→ Brief
Please, from the entries below, transcribe exactly the lines that begin at the line with "44: (614, 483, 261.77)" and end at the line with "8: (451, 289, 39.51)", without the pictures.

[Excerpts from a dataset]
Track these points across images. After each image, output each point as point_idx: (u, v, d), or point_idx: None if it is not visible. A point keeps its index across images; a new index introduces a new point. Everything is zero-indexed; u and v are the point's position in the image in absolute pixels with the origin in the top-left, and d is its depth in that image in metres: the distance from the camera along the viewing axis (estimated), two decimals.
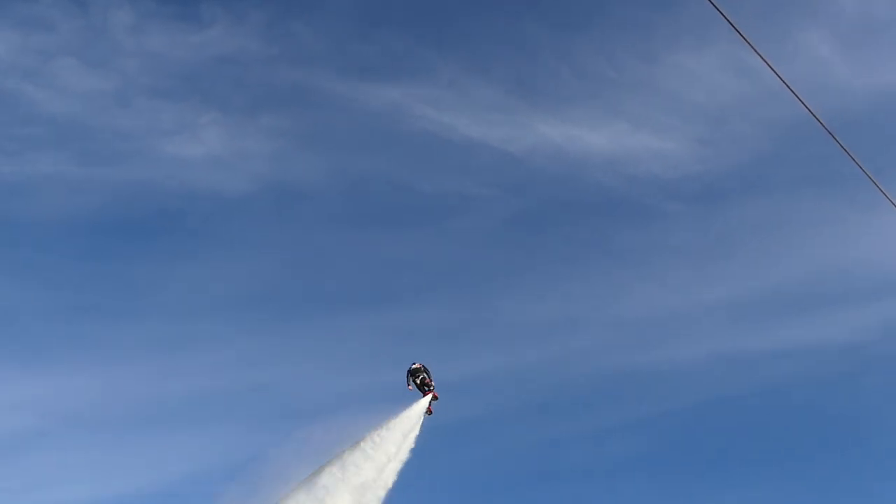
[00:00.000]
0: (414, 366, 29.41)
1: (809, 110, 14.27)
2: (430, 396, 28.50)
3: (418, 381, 29.01)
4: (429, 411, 28.86)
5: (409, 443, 27.91)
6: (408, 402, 28.45)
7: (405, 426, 27.80)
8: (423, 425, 28.23)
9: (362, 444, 26.52)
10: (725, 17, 11.72)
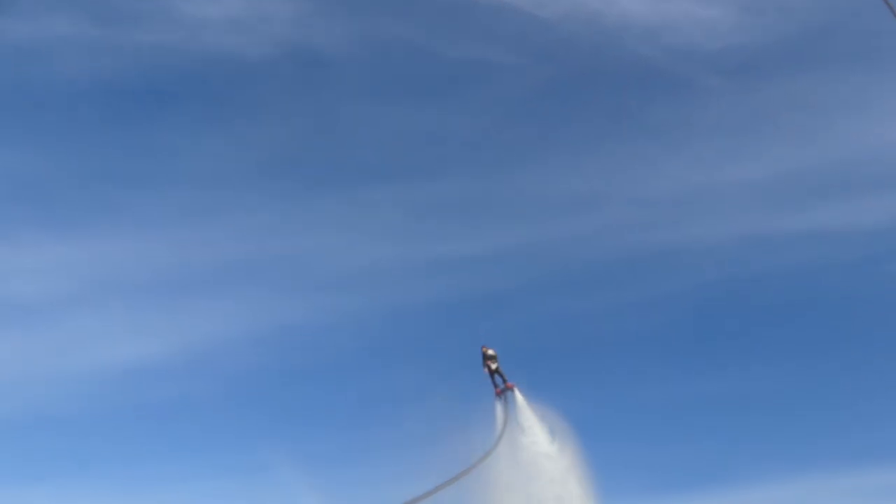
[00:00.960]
0: (489, 352, 31.33)
1: None
2: (508, 390, 30.68)
3: (493, 368, 30.94)
4: (500, 392, 30.81)
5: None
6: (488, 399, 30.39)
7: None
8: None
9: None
10: None
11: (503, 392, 31.74)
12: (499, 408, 31.30)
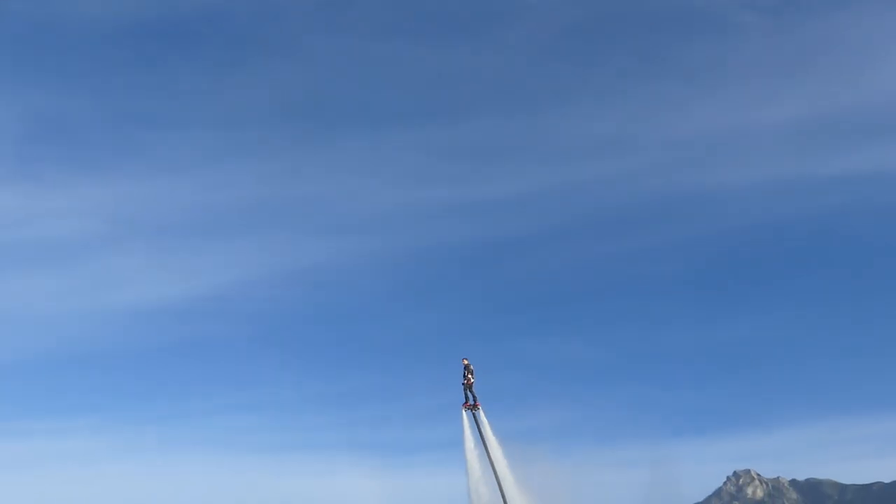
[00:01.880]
0: (469, 366, 35.15)
1: None
2: (472, 406, 34.67)
3: (470, 381, 34.63)
4: (473, 406, 34.74)
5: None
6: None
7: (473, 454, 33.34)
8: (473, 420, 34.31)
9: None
10: None
11: (472, 406, 35.63)
12: (465, 419, 35.33)
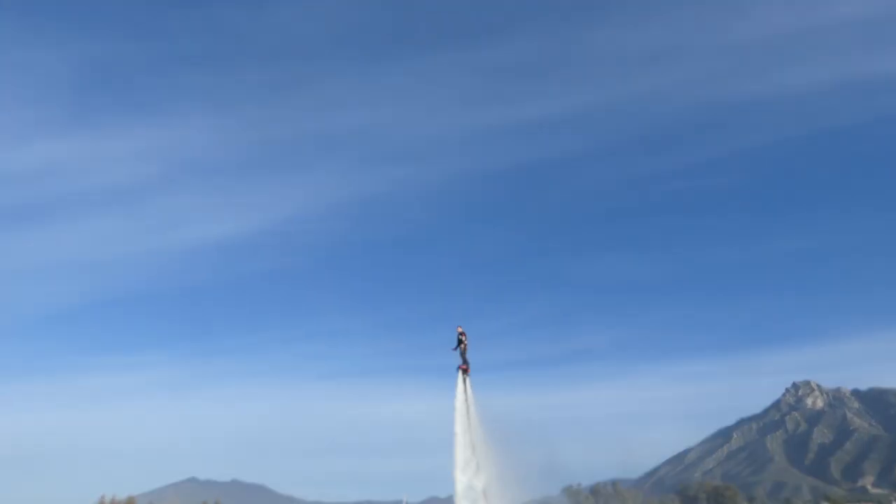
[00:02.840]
0: (459, 330, 40.55)
1: None
2: (464, 372, 39.44)
3: (463, 347, 40.24)
4: (465, 370, 38.90)
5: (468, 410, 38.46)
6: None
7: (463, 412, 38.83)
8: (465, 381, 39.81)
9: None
10: None
11: (465, 370, 40.24)
12: (459, 381, 40.24)
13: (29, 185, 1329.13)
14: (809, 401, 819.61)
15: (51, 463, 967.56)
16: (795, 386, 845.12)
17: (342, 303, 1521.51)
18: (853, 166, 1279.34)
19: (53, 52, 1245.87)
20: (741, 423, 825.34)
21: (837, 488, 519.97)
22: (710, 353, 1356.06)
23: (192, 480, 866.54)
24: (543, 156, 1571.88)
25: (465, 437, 40.21)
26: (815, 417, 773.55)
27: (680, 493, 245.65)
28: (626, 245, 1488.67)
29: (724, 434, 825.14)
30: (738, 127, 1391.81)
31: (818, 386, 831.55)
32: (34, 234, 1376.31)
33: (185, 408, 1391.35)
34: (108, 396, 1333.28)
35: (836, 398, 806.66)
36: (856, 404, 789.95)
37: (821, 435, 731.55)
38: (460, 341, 41.72)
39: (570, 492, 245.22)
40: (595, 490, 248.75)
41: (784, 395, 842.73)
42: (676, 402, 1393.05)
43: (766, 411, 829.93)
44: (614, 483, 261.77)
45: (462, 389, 41.64)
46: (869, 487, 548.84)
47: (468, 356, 42.28)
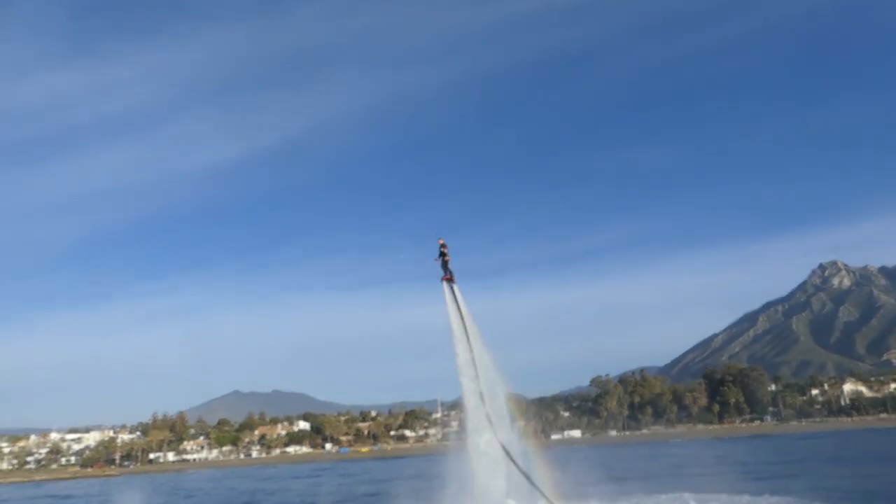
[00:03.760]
0: (440, 243, 40.25)
1: None
2: (449, 279, 39.54)
3: (443, 259, 40.08)
4: (450, 280, 39.64)
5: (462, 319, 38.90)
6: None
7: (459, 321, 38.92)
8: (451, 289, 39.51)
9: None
10: None
11: (450, 279, 39.96)
12: (446, 290, 39.76)
13: (34, 120, 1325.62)
14: (836, 281, 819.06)
15: (103, 385, 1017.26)
16: (822, 267, 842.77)
17: (365, 213, 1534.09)
18: (878, 44, 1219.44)
19: None
20: (767, 306, 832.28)
21: (862, 363, 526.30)
22: (735, 239, 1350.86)
23: (236, 393, 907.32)
24: (555, 49, 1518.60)
25: (462, 342, 39.74)
26: (841, 297, 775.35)
27: (705, 377, 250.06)
28: (644, 135, 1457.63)
29: (749, 318, 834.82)
30: (761, 3, 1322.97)
31: (845, 265, 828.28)
32: (46, 169, 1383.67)
33: (224, 326, 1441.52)
34: (148, 321, 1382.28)
35: (862, 276, 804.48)
36: (882, 281, 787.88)
37: (847, 313, 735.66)
38: (442, 253, 41.44)
39: (598, 381, 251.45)
40: (622, 379, 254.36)
41: (810, 276, 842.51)
42: (702, 290, 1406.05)
43: (792, 293, 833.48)
44: (642, 371, 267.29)
45: (450, 298, 40.78)
46: (894, 360, 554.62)
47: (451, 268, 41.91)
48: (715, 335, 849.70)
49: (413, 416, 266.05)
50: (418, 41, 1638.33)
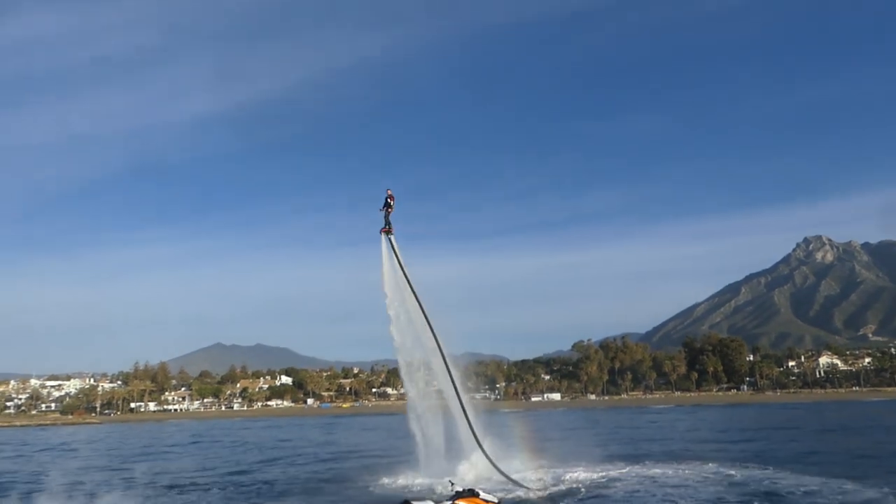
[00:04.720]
0: (388, 193, 38.89)
1: None
2: (388, 231, 38.41)
3: (387, 209, 38.91)
4: (388, 231, 38.56)
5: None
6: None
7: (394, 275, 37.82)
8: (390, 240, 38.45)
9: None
10: None
11: (388, 231, 38.64)
12: (384, 243, 38.53)
13: (17, 58, 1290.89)
14: (819, 255, 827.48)
15: (85, 333, 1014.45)
16: (807, 241, 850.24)
17: (354, 170, 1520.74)
18: (873, 17, 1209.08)
19: None
20: (750, 277, 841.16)
21: (839, 337, 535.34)
22: (722, 211, 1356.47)
23: (219, 346, 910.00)
24: (548, 12, 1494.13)
25: (398, 298, 38.78)
26: (823, 271, 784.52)
27: (686, 345, 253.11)
28: (635, 103, 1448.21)
29: (732, 289, 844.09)
30: None
31: (829, 240, 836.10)
32: (29, 110, 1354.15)
33: (209, 278, 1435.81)
34: (132, 270, 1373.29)
35: (846, 252, 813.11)
36: (865, 257, 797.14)
37: (827, 287, 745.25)
38: (387, 203, 40.18)
39: (580, 346, 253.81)
40: (604, 345, 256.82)
41: (794, 249, 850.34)
42: (686, 260, 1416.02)
43: (776, 266, 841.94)
44: (623, 337, 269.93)
45: (387, 251, 39.58)
46: (870, 335, 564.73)
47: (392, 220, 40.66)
48: (697, 304, 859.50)
49: (395, 373, 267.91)
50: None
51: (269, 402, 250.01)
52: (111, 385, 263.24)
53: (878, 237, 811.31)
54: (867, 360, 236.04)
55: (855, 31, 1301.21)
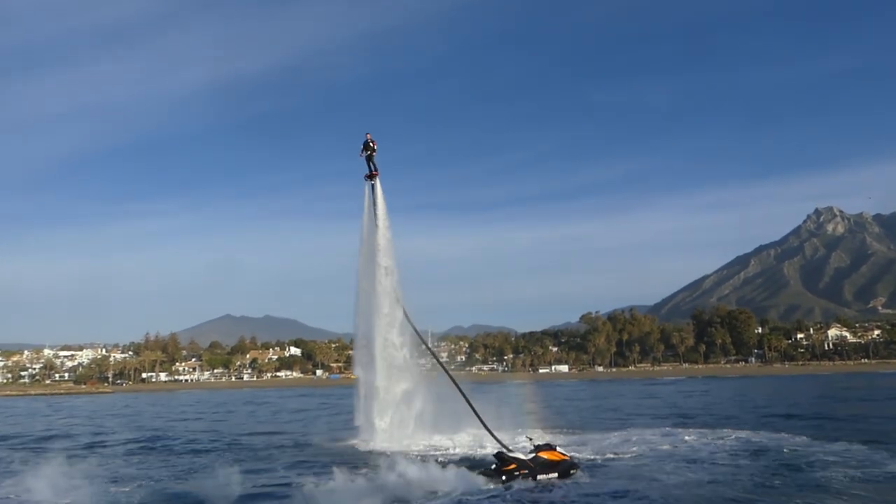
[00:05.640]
0: (367, 137, 35.88)
1: None
2: (374, 176, 36.17)
3: (368, 154, 36.03)
4: (372, 176, 36.22)
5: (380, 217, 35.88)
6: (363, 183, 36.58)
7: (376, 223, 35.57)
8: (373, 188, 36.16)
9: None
10: None
11: (371, 177, 36.21)
12: (367, 192, 36.24)
13: (22, 25, 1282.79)
14: (830, 227, 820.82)
15: (97, 304, 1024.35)
16: (818, 212, 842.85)
17: (360, 139, 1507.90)
18: None
19: None
20: (759, 249, 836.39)
21: (848, 310, 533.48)
22: (732, 181, 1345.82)
23: (228, 317, 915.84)
24: None
25: (372, 251, 36.94)
26: (834, 243, 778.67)
27: (694, 317, 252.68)
28: (645, 70, 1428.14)
29: (741, 261, 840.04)
30: None
31: (840, 212, 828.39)
32: (33, 80, 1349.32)
33: (217, 249, 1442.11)
34: (143, 241, 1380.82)
35: (857, 223, 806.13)
36: (876, 229, 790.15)
37: (838, 259, 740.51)
38: (370, 147, 37.21)
39: (588, 318, 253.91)
40: (612, 317, 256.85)
41: (805, 221, 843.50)
42: (696, 231, 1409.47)
43: (786, 238, 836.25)
44: (631, 309, 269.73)
45: (370, 201, 37.48)
46: (879, 308, 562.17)
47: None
48: (706, 276, 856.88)
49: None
50: None
51: (278, 373, 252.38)
52: (123, 356, 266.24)
53: (891, 208, 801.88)
54: (876, 332, 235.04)
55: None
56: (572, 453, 25.99)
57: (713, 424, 40.14)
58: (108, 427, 55.46)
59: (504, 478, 22.37)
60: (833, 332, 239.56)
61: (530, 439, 24.60)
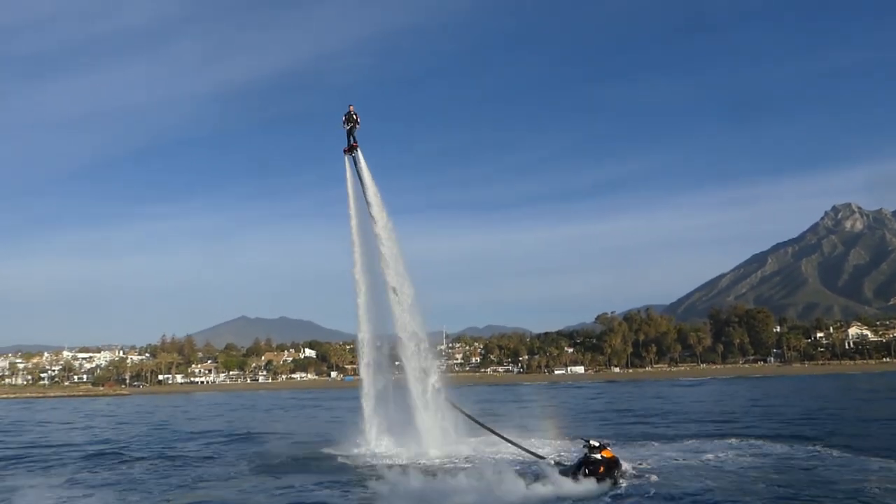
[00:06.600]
0: (351, 109, 33.79)
1: None
2: (354, 148, 33.75)
3: (350, 126, 33.90)
4: (352, 149, 33.92)
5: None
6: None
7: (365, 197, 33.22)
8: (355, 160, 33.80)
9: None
10: None
11: (351, 150, 34.10)
12: (348, 166, 33.93)
13: (40, 31, 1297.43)
14: (848, 223, 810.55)
15: (114, 306, 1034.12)
16: (835, 209, 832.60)
17: (374, 141, 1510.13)
18: None
19: None
20: (777, 247, 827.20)
21: (869, 308, 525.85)
22: (748, 179, 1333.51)
23: (243, 319, 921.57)
24: None
25: (362, 227, 34.78)
26: (852, 240, 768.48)
27: (711, 317, 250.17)
28: (655, 68, 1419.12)
29: (758, 259, 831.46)
30: None
31: (859, 208, 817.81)
32: (53, 84, 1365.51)
33: (233, 251, 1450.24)
34: (157, 244, 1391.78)
35: (876, 220, 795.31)
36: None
37: (857, 256, 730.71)
38: (352, 119, 34.86)
39: (604, 319, 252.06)
40: (628, 317, 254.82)
41: (823, 218, 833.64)
42: (711, 229, 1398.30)
43: (803, 235, 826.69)
44: (647, 309, 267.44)
45: (352, 174, 34.99)
46: None
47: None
48: (722, 275, 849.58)
49: None
50: None
51: (293, 375, 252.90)
52: (139, 357, 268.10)
53: None
54: None
55: None
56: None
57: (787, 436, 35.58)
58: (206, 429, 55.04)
59: (605, 479, 23.08)
60: (853, 331, 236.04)
61: (587, 441, 24.91)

→ Finished exercise
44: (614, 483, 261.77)
45: (462, 389, 41.64)
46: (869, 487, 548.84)
47: (468, 356, 42.28)
[00:03.760]
0: (440, 243, 40.25)
1: None
2: (449, 279, 39.54)
3: (443, 259, 40.08)
4: (450, 280, 39.64)
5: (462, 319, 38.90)
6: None
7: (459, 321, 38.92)
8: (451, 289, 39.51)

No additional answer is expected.